While places North and West got a big snowstorm, we got a lot of rain, which I am grateful for despite the mess it made.
That night though, the temps once again dropped to the single digits, turning all of this...
...into a whole lot of this...
While most of the pasture was clear of snow or ice, the area in front of the barn was shear ice. I didn't have any salt or sand on hand and I was very afraid that one of the equines (or I) would slip on the ice and get badly hurt. The only thing I had on hand to alleviate the situation was wood ashes, which generally work better than anything else and are very safe for the animals.
The only trouble was that the only ashes on hand had just come out of the stove and were still warm. I would normally wait until they were absolutely cold, but the ice was just too awful. I very carefully raked back all the straw and spread the ashes over the worst of the ice. This really wasn't as foolhardy as it might sound as I was spreading the ashes with my bare hands to make absolutely sure that I did not miss a hot coal and then using my feet to scrub them into the ice.
While I was doing this, the donkeys were in the back of the barn wrestling around - or so I assumed while I was hyper focused on the task at hand. After a few minutes, the scene I had been seeing, but not seeing, in my peripheral vision finally registered on my mind and I looked over to check the donkeys.
They weren't wrestling, they were swirling around in a state of near panic in the back of the barn, absolutely convinced that I had been taken over by demonic possession and that I was in the process of opening a pit into the lowest level of Hell from which a swarm of demons was about to pour forth to feast on fire-roasted donkey.
I have spread ashes on the ice in front of the barn numerous times before and it has never been a problem so it never occurred to me that they would be bothered. It must have been the smell, a faint hint of smoke? They were pretty convinced that I was about to roast them alive.
I immediately went to them to calm them and offer comfort and they crowded close and pressed against me. I stayed there giving as much reassurance as I could for at least 30 minutes. I was finally able to convince them to eat their breakfast and I set about cleaning the barn like normal, trying to demonstrate that there was nothing to worry about. It was a hard sell.
Eventually, Emma got her courage up and VERY cautiously tiptoed out of the barn, being extra careful to make sure that her feet stayed only on the ice close to the barn and that her toes did not so much as touch a speck of ash.
So much for being worried that they would slip on the ice.
Ramsey took a lot more convincing. I tried leading him out, but he was sure the Portal-To-Hell I had created would swallow him up. Finally, after much trial and many false start, he braced himself and took the plunge, also doing his best to stay on the ice and off the ashes.
An hour later, this is where I found them, still not convinced that the demons had been banished.
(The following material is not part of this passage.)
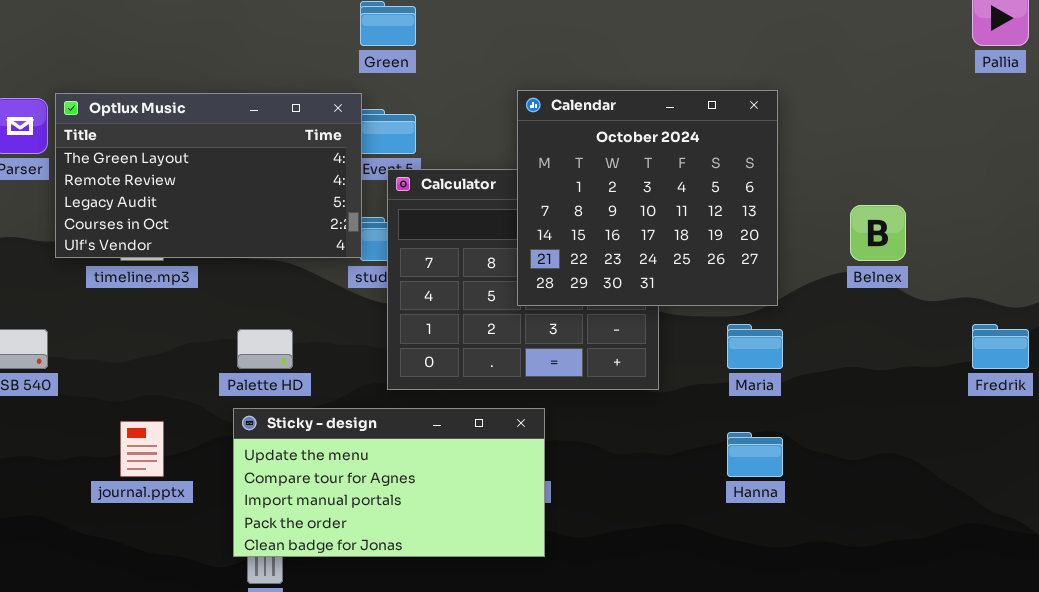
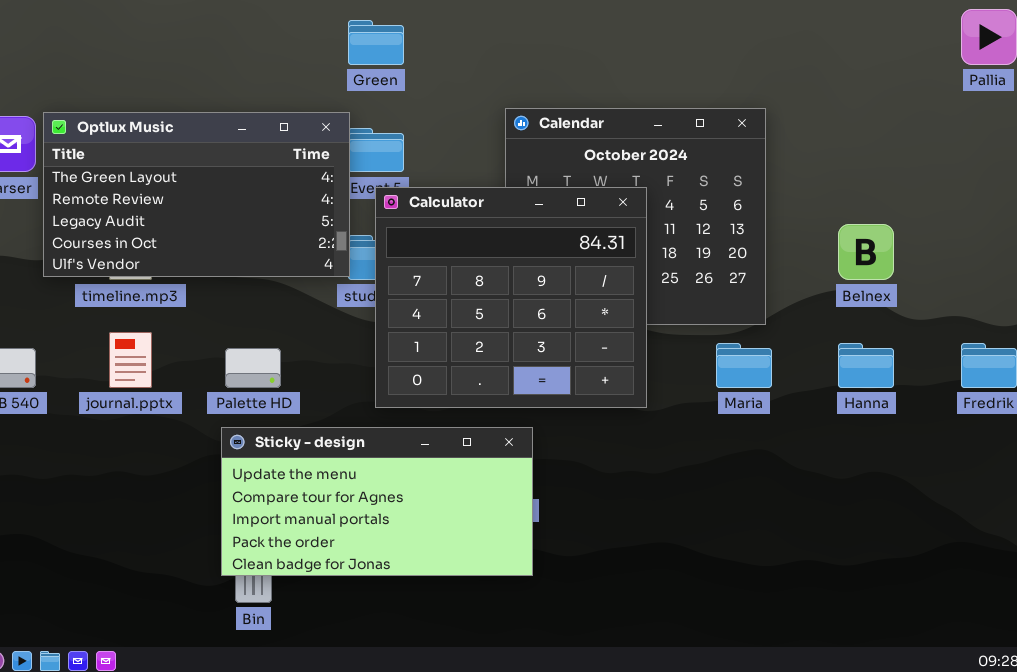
Calculator: [387,169,659,390] -> [375,187,647,408], raised
journal.pptx: [120,421,164,477] -> [109,332,152,388], moved
Hanna: [727,432,783,477] -> [838,343,894,388], moved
They were demanding a full exorcism before venturing back into the barn.
I led Tessa in and out of the barn, straight through the Portal-To-Hell several times and, eventually, the donkeys decided that if a horse could do it so could they. They are now happily tromping over the ice-free area in front of the barn and have forgiven my transgression.
They say that the road to Hell is paved in good intentions and I have always found a deep truth in that old cliche. This time, the road to Hell was paved in wood ashes.